SUPPLIED DATA:
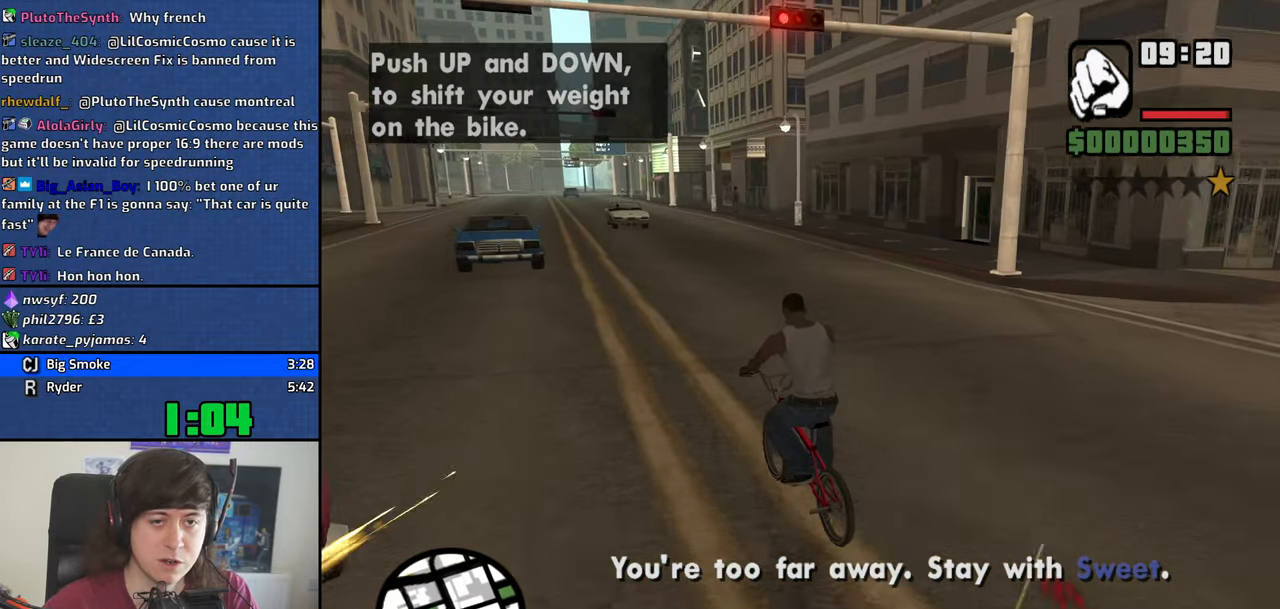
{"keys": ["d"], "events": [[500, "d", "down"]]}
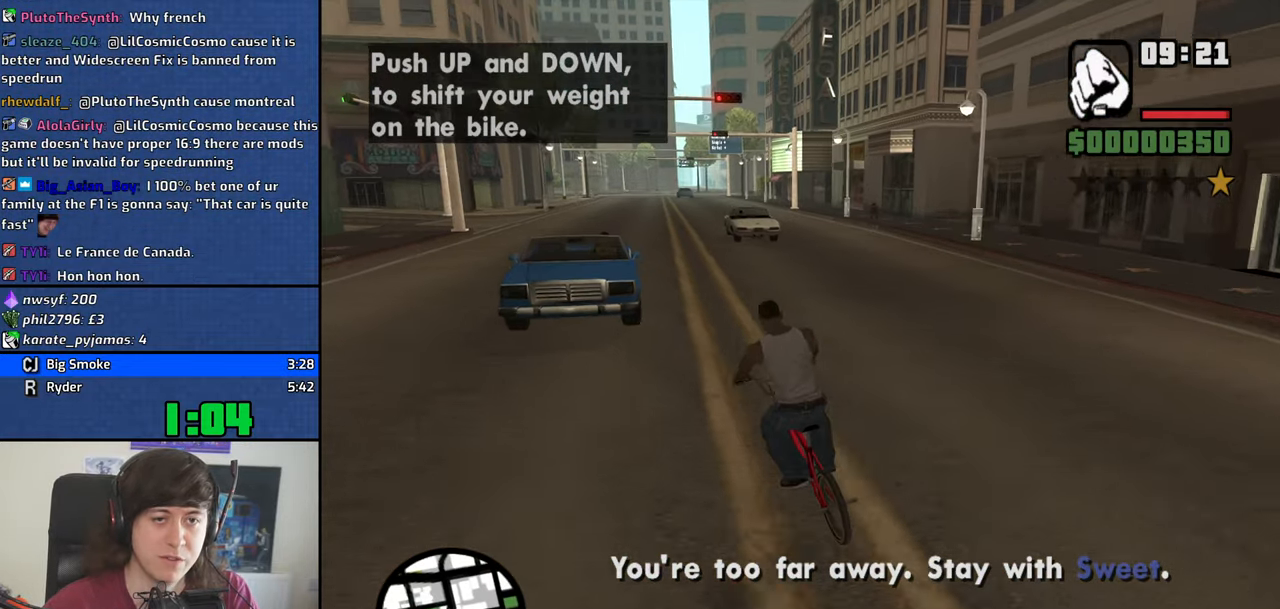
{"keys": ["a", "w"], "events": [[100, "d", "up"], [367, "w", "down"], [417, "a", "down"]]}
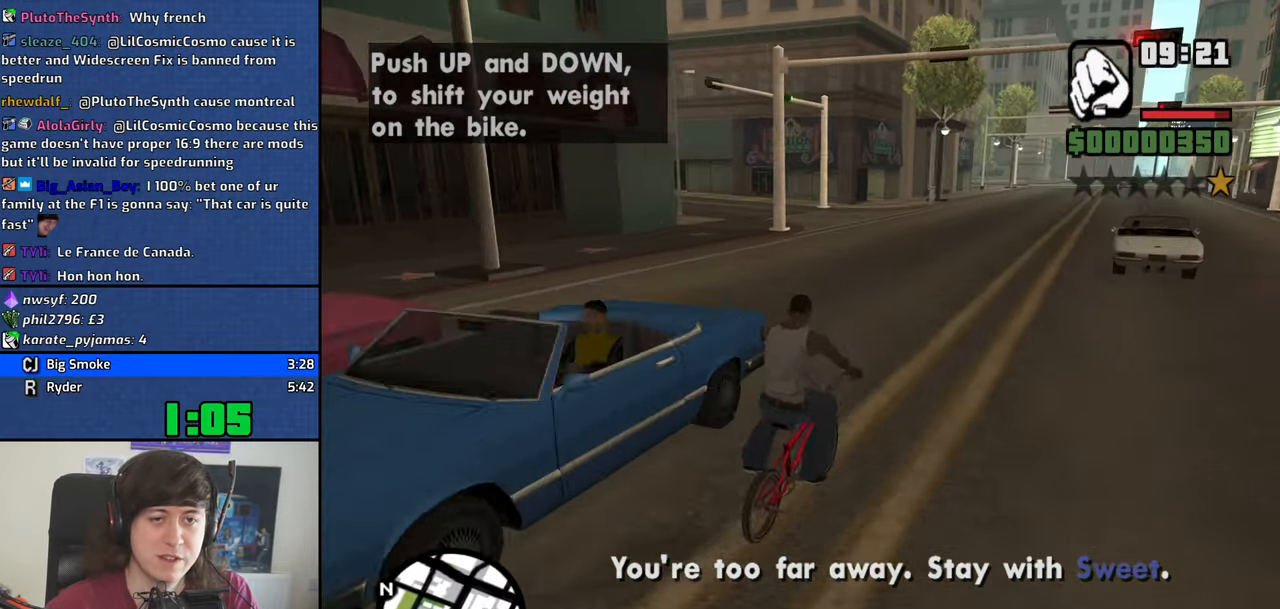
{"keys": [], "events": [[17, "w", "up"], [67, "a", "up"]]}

REQUIRED ACTION:
Write the material out again exactly. Do not include the pictures.

ANSWER TO THIS EXERCISE:
{"keys": ["d"], "events": [[500, "d", "down"]]}
{"keys": ["a", "w"], "events": [[100, "d", "up"], [367, "w", "down"], [417, "a", "down"]]}
{"keys": [], "events": [[17, "w", "up"], [67, "a", "up"]]}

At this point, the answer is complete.